O (primeiro) mês decisivo do calendário pré-eleitoral

Foto: reprodução TSE

Faltando cerca de sete meses para a eleição, o tempo voa e todos os meses são importantes. Mas alguns são mais, pois estão atrelados a prazos. Até 3 de abril, por exemplo, quem quer concorrer deve estar filiado e, para alguns cargos públicos, precisa se desincompatibilizar.

Quem ocupa cargo no Executivo, com algumas exceções, precisa deixar o cargo seis meses antes do pleito. Um exemplo é o secretário de Estado da Proteção e Defesa Civil, Mário Hildebrandt (PL), pré-candidato a deputado estadual.

Vale também para prefeitos no cargo, como é o caso de João Rodrigues (PSD), de Chapecó, e Adriano Silva (Novo), de Joinville.

Escrevemos com algumas exceções, pois tem o caso dos vice-prefeitos, como Maria Regina Soar (Republicanos), pré-candidata a deputada federal, que não precisa deixar o cargo, desde que não assuma a prefeitura seis meses antes da eleição.

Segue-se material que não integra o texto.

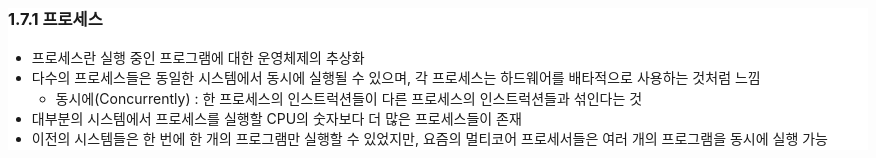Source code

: ### 1.7.1 프로세스
- 프로세스란 실행 중인 프로그램에 대한 운영체제의 추상화
- 다수의 프로세스들은 동일한 시스템에서 동시에 실행될 수 있으며, 각 프로세스는 하드웨어를 배타적으로 사용하는 것처럼 느낌
    - 동시에(Concurrently) : 한 프로세스의 인스트럭션들이 다른 프로세스의 인스트럭션들과 섞인다는 것
- 대부분의 시스템에서 프로세스를 실행할 CPU의 숫자보다 더 많은 프로세스들이 존재
- 이전의 시스템들은 한 번에 한 개의 프로그램만 실행할 수 있었지만, 요즘의 멀티코어 프로세서들은 여러 개의 프로그램을 동시에 실행 가능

Presidente e Governador também não precisam deixar os cargos, desde que concorram à reeleição, como é o caso de Jorginho Mello (PL). Para outro cargo, precisam se desincompatibilizar, como parece ser o caso dos governadores Ratinho Júnior (PSD) e Romeu Zema (Novo), para ficar apenas em dois.

Senadores, deputados e vereadores não precisam deixar os cargos.

Ou seja, quem não for parlamentar e quiser concorrer, precisa estar liberado no começo de abril.

Outro momento importante nestes próximos dias é saber por qual time cada candidato vai se fardar para concorrer. Ou melhor, o partido.

Tem gente que não está filiada e precisa estar até 3 de abril, como o diretor do BRDE, João Paulo Kleinübing, pré-candidato a federal.

E tem ainda quem quer “trocar de time”.  Aqueles sem mandato podem trocar de sigla a qualquer hora, mas o prazo limite é 3 de abril. Para os parlamentares, têm todo o mês de março, a partir do dia 5, para fazer a troca, dentro da janela partidária. Um exemplo é o deputado estadual Marcos da Rosa, eleito pelo União Brasil, que deve disputar a reeleição pelo PL.

Ou seja, começamos a primeira contagem regressiva do tabuleiro pré-eleitoral. Até o começo de abril saberemos quem está apto e por qual sigla. Se serão candidatos, ou quais os cargos que disputarão, aí o prazo é de 20 de julho a 5 de agosto, período das convenções partidárias, que homologam as candidaturas.

Até lá, o tabuleiro promete muitas jogadas de emoção.